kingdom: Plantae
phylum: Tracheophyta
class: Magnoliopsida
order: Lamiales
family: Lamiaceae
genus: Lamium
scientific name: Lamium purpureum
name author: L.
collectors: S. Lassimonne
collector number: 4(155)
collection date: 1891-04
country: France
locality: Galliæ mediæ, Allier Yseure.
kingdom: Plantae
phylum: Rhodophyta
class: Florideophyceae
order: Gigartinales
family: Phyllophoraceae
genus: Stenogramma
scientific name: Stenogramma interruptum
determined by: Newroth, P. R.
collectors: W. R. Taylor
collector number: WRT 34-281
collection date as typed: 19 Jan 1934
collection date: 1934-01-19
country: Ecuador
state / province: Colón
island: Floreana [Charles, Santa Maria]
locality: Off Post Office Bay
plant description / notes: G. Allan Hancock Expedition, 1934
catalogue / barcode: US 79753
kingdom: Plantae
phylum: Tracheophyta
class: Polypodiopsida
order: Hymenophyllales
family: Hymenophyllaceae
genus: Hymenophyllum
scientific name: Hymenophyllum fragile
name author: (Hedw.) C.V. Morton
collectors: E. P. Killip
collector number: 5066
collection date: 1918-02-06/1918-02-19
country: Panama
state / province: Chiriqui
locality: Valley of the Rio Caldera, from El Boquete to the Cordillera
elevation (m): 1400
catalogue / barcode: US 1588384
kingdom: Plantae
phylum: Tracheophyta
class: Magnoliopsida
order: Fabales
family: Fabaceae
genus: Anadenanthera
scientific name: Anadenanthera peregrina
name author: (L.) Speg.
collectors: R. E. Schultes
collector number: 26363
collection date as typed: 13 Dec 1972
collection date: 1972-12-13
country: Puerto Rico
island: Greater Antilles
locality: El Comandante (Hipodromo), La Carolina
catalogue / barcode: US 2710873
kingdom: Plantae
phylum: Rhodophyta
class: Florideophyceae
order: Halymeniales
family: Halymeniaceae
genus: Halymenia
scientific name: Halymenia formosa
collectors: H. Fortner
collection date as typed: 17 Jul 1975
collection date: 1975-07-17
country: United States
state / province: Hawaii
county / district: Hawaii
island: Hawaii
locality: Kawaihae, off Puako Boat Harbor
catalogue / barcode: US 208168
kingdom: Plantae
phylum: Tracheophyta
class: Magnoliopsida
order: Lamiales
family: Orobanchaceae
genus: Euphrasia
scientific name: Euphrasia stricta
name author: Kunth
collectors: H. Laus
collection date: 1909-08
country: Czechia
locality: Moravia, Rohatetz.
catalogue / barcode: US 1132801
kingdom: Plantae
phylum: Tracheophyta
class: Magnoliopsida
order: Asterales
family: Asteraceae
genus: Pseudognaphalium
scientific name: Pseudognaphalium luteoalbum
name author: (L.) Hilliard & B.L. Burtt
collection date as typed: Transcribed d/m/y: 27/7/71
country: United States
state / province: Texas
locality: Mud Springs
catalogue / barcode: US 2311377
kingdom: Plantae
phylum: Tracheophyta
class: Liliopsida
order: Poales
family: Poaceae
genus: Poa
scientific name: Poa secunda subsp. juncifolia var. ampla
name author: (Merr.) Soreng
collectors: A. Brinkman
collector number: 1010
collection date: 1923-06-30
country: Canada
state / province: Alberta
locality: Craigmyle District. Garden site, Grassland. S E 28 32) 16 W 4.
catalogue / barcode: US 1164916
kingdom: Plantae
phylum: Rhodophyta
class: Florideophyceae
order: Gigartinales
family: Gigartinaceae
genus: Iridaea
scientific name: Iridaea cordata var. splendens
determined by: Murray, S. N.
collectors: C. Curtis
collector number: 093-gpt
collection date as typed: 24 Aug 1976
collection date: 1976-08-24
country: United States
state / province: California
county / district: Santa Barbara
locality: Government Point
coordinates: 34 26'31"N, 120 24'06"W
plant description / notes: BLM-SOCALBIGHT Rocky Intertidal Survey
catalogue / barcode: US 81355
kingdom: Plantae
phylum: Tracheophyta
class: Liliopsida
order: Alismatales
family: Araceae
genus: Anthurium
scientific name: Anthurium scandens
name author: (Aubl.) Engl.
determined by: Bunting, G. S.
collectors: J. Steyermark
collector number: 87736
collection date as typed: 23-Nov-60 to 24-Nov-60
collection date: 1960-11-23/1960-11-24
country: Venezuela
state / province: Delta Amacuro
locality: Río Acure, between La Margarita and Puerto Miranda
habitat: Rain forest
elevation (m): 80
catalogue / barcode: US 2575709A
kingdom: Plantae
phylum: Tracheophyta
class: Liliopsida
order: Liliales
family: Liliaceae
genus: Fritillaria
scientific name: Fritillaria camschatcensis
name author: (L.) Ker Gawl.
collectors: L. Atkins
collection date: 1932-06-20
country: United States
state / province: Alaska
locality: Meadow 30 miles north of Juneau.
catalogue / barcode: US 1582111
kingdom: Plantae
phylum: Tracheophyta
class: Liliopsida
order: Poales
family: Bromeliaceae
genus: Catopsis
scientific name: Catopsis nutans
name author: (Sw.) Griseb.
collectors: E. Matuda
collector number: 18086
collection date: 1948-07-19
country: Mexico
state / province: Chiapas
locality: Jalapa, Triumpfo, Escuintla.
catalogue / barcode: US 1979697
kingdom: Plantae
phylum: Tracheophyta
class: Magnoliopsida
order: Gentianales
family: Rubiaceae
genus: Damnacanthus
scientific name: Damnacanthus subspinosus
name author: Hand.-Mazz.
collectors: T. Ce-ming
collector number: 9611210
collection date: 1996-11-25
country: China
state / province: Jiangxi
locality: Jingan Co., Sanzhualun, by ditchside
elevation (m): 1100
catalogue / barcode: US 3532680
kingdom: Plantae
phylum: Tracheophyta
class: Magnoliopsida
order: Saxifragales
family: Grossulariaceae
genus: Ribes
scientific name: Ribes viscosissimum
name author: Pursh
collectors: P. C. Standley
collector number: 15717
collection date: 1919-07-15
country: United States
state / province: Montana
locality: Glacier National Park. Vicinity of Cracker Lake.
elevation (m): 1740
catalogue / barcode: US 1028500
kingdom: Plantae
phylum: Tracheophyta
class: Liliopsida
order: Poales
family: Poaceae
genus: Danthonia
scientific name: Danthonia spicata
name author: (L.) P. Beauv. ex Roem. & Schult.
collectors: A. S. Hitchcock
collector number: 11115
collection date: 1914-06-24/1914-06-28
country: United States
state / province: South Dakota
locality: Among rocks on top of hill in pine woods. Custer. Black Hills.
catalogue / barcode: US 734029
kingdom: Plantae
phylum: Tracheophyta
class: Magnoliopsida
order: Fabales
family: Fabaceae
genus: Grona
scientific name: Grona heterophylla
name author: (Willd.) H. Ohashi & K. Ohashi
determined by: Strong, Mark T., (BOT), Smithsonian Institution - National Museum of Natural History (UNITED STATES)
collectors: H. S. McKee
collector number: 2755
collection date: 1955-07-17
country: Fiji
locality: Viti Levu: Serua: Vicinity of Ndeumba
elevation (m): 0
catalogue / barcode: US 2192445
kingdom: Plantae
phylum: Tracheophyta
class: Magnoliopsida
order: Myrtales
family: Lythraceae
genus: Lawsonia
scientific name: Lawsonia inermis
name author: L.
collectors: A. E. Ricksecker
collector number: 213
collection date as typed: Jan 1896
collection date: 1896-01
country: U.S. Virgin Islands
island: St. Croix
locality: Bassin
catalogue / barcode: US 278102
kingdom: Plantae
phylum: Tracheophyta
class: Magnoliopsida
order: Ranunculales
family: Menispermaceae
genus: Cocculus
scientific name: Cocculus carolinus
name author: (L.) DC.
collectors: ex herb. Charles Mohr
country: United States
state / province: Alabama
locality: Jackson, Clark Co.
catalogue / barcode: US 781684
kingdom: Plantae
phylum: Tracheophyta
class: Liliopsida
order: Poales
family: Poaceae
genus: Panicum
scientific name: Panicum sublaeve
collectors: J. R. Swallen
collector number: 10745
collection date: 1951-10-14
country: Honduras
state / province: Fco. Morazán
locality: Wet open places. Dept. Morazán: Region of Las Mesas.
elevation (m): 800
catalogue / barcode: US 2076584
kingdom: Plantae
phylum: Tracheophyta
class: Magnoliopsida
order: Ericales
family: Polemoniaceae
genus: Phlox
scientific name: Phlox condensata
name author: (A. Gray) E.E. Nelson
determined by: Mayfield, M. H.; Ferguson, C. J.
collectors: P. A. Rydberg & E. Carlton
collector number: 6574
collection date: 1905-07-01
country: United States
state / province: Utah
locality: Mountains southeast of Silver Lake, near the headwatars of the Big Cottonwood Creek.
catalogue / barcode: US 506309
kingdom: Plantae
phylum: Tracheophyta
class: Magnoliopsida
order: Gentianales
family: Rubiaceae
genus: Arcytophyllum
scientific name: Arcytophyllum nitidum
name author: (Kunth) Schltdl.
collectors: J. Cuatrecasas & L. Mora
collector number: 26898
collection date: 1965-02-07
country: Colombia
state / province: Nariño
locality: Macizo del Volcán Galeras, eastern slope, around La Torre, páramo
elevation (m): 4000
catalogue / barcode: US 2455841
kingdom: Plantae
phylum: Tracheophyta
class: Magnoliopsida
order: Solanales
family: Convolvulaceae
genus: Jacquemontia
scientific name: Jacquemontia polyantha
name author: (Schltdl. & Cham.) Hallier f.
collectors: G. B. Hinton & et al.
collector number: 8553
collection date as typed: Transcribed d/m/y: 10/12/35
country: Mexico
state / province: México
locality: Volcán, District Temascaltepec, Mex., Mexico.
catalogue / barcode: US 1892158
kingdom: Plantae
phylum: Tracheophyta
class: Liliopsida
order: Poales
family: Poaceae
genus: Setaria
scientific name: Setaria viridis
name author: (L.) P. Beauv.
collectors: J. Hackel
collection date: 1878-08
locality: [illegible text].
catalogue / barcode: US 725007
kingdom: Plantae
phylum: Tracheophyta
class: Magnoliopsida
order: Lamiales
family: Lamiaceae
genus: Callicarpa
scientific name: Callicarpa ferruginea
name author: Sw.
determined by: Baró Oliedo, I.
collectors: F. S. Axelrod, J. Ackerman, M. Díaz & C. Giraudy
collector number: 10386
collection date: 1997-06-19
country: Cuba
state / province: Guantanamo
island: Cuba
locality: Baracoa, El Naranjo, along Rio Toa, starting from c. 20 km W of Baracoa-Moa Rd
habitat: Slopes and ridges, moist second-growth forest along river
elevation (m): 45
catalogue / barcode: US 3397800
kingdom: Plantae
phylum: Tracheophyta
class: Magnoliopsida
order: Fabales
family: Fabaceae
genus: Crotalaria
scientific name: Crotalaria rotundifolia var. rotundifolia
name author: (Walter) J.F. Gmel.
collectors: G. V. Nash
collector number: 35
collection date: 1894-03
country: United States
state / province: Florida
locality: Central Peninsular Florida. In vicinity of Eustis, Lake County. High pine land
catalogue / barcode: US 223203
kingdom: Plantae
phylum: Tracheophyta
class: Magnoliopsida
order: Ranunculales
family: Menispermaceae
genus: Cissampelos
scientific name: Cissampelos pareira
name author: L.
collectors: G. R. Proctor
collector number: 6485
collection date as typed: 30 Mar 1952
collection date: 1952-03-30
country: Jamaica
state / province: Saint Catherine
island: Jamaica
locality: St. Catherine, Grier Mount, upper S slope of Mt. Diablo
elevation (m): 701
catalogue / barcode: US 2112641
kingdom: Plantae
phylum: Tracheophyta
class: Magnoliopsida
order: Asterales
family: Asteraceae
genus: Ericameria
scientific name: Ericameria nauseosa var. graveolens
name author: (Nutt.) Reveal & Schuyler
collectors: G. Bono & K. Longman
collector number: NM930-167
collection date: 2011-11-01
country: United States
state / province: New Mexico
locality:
* * * * *
> [TASK OBJECTIVE]:
Format the items from the very first line through the line that contains "collection date as typed: 19 Jan 1934" as a two-column CSV with the headers field and value. Use one row per line, put each entry in its own quoted field, and replace any line breaks with spaces.

> [REPLY TO THE TASK]:
field,value
"kingdom:","Plantae"
"phylum:","Tracheophyta"
"class:","Magnoliopsida"
"order:","Lamiales"
"family:","Lamiaceae"
"genus:","Lamium"
"scientific name:","Lamium purpureum"
"name author:","L."
"collectors:","S. Lassimonne"
"collector number:","4(155)"
"collection date:","1891-04"
"country:","France"
"locality:","Galliæ mediæ, Allier Yseure."
"kingdom:","Plantae"
"phylum:","Rhodophyta"
"class:","Florideophyceae"
"order:","Gigartinales"
"family:","Phyllophoraceae"
"genus:","Stenogramma"
"scientific name:","Stenogramma interruptum"
"determined by:","Newroth, P. R."
"collectors:","W. R. Taylor"
"collector number:","WRT 34-281"
"collection date as typed:","19 Jan 1934"